Aunque normalmente la rehabilitación se asocia a lesiones traumatológicas, el corazón también necesita un periodo de adaptación y recuperación tras un evento cardiaco. No obstante, cuando se habla de superar un infarto muchos pensarán que lo más indicado es el reposo, la calma, etc. Pero igual van algo desencaminados…

La Organización Mundial de la Salud (OMS) definió en 1993 la rehabilitación cardiaca como la suma coordinada de intervenciones requeridas para influir favorablemente sobre la enfermedad cardíaca, asegurando las mejores condiciones físicas, psíquicas y sociales para que los pacientes, por sus propios medios, puedan conservar o reanudar sus actividades en la sociedad de manera óptima. Y como apunta la Dra. Silvia Ramón, jefa de Rehabilitación del Hospital Quirónsalud Barcelona, “no debe considerarse como una terapia aislada, sino que debe ser integrada en el tratamiento global de la cardiopatía, del que es una faceta más”.

Actualmente los programas de rehabilitación cardiaca pueden aplicarse a múltiples enfermedades cardíacas, aunque lo más habitual es indicarlo tras un infarto agudo de miocardio, tras una cirugía cardíaca, sea de bypass aortocoronario o valvular, o en casos de insuficiencia cardíaca crónica.

“Hay suficiente evidencia científica que avala su eficacia, ya que comporta una mejoría significativa de los síntomas, incrementa la fuerza muscular, capacidad de realizar ejercicio, reducción de los factores de riesgo de infarto de miocardio principalmente el tabaquismo; también colesterol, tensión arterial, ansiedad, depresión, reduce la aparición de nuevos eventos cardiovasculares, reduce las complicaciones a corto y largo plazo, así como la mortalidad tardía”, según la Dra. Ramón. 

En definitiva, añade esta experta de Quirónsalud, el objetivo es “restablecer la salud de los pacientes con cardiopatía y mejorar su calidad de vida”. ¿Y existen riesgos? Sí, según admite, aunque las complicaciones graves se dan en menos de un 1 por ciento de los pacientes.

Ejercicios para la rehabilitación tras un infarto / QS



Lo adecuado es que estos programas incluyan ejercicios, educación con respecto a los factores de riesgo, cambio de conducta, apoyo psicológico y estrategias dirigidas a controlar los factores de riesgo tradicionales de la enfermedad cardiovascular.

Además, cada vez más se tiende a la prevención primaria de la patología cardíaca y por ello se aconseja también la realización de programas específicos para personas sanas con factores de riesgo de enfermedad cardiovascular, y en familiares de personas con enfermedad aterosclerosa prematura.

DIFERENTES FASES

En función de cada situación clínica de la persona, y de acuerdo a protocolos consensuados entre los Servicios de Cardiología y Rehabilitación, la Rehabilitación Cardiaca se puede efectuar en las tres fases o ámbitos: 

• Fase I: en el paciente ingresado

• Fase II: en el paciente en régimen ambulatorio que acude al hospital desde su domicilio a dicho programa

• Fase III: en el paciente que acude a un centro deportivo, sin supervisión directa, pero autorizado por su cardiólogo.

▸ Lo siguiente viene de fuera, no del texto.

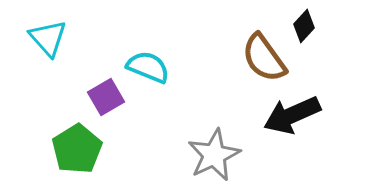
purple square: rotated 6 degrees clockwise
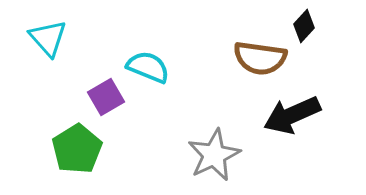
brown semicircle: moved 4 px left; rotated 46 degrees counterclockwise
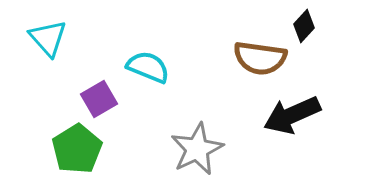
purple square: moved 7 px left, 2 px down
gray star: moved 17 px left, 6 px up
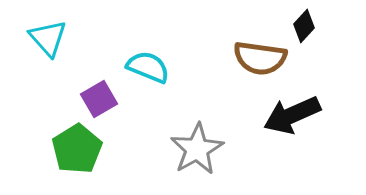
gray star: rotated 4 degrees counterclockwise
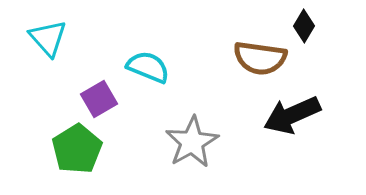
black diamond: rotated 12 degrees counterclockwise
gray star: moved 5 px left, 7 px up
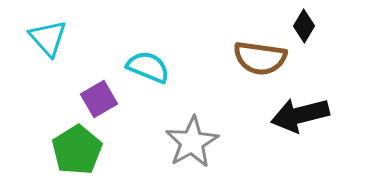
black arrow: moved 8 px right; rotated 10 degrees clockwise
green pentagon: moved 1 px down
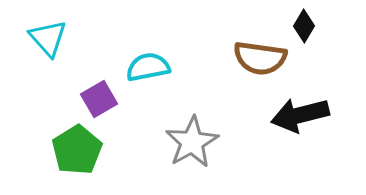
cyan semicircle: rotated 33 degrees counterclockwise
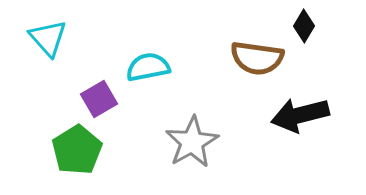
brown semicircle: moved 3 px left
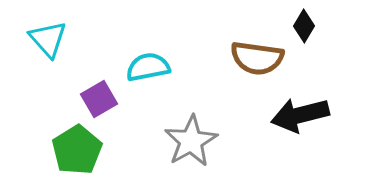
cyan triangle: moved 1 px down
gray star: moved 1 px left, 1 px up
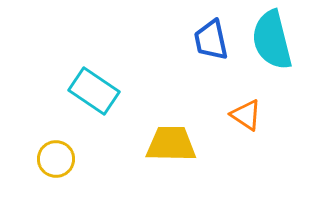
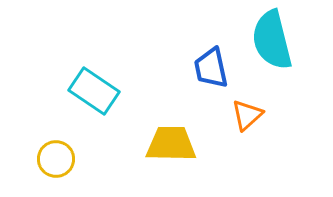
blue trapezoid: moved 28 px down
orange triangle: moved 1 px right; rotated 44 degrees clockwise
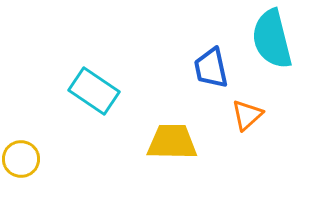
cyan semicircle: moved 1 px up
yellow trapezoid: moved 1 px right, 2 px up
yellow circle: moved 35 px left
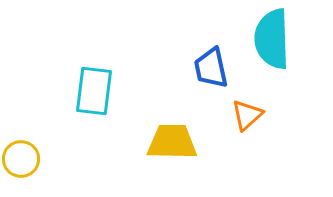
cyan semicircle: rotated 12 degrees clockwise
cyan rectangle: rotated 63 degrees clockwise
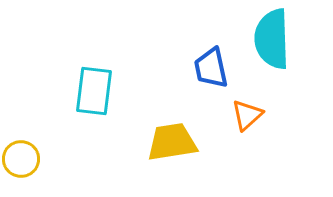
yellow trapezoid: rotated 10 degrees counterclockwise
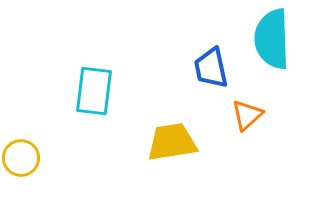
yellow circle: moved 1 px up
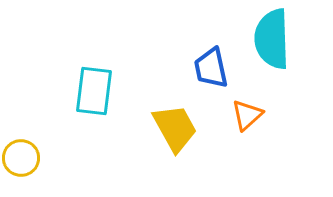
yellow trapezoid: moved 3 px right, 14 px up; rotated 70 degrees clockwise
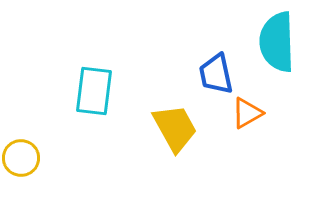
cyan semicircle: moved 5 px right, 3 px down
blue trapezoid: moved 5 px right, 6 px down
orange triangle: moved 2 px up; rotated 12 degrees clockwise
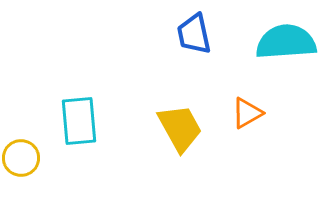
cyan semicircle: moved 9 px right; rotated 88 degrees clockwise
blue trapezoid: moved 22 px left, 40 px up
cyan rectangle: moved 15 px left, 30 px down; rotated 12 degrees counterclockwise
yellow trapezoid: moved 5 px right
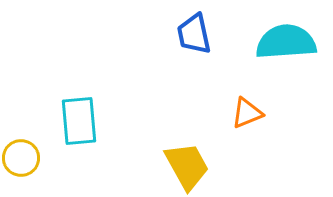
orange triangle: rotated 8 degrees clockwise
yellow trapezoid: moved 7 px right, 38 px down
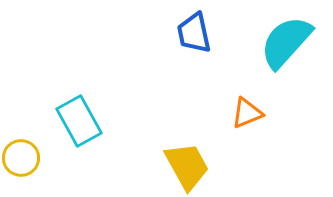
blue trapezoid: moved 1 px up
cyan semicircle: rotated 44 degrees counterclockwise
cyan rectangle: rotated 24 degrees counterclockwise
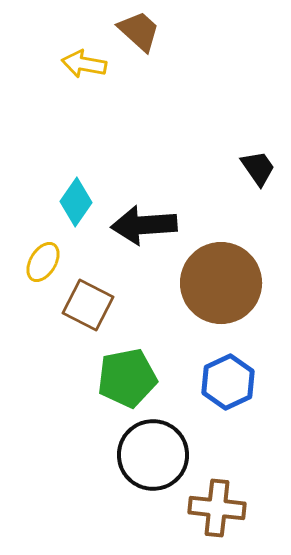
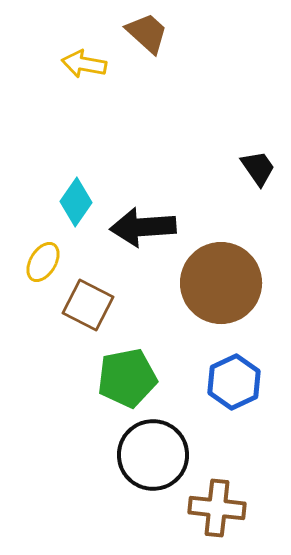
brown trapezoid: moved 8 px right, 2 px down
black arrow: moved 1 px left, 2 px down
blue hexagon: moved 6 px right
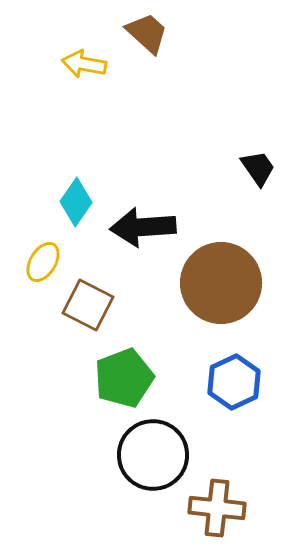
green pentagon: moved 3 px left; rotated 10 degrees counterclockwise
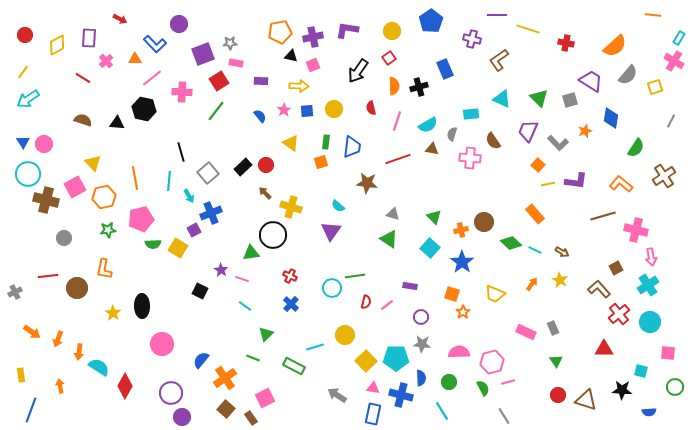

Además, insiste la Dra. Ramón, cuando la rehabilitación cardiaca se realiza en unidades multidisciplinares especializadas está demostrado que “logra reducir la mortalidad total, cardiovascular, los ingresos hospitalarios y restablecer la salud de los pacientes con cardiopatía, y conseguir su máxima calidad de vida posible”. Así que ya sabéis, no temáis y vida activa para que el corazón vuelva a latir con más fuerza que nunca.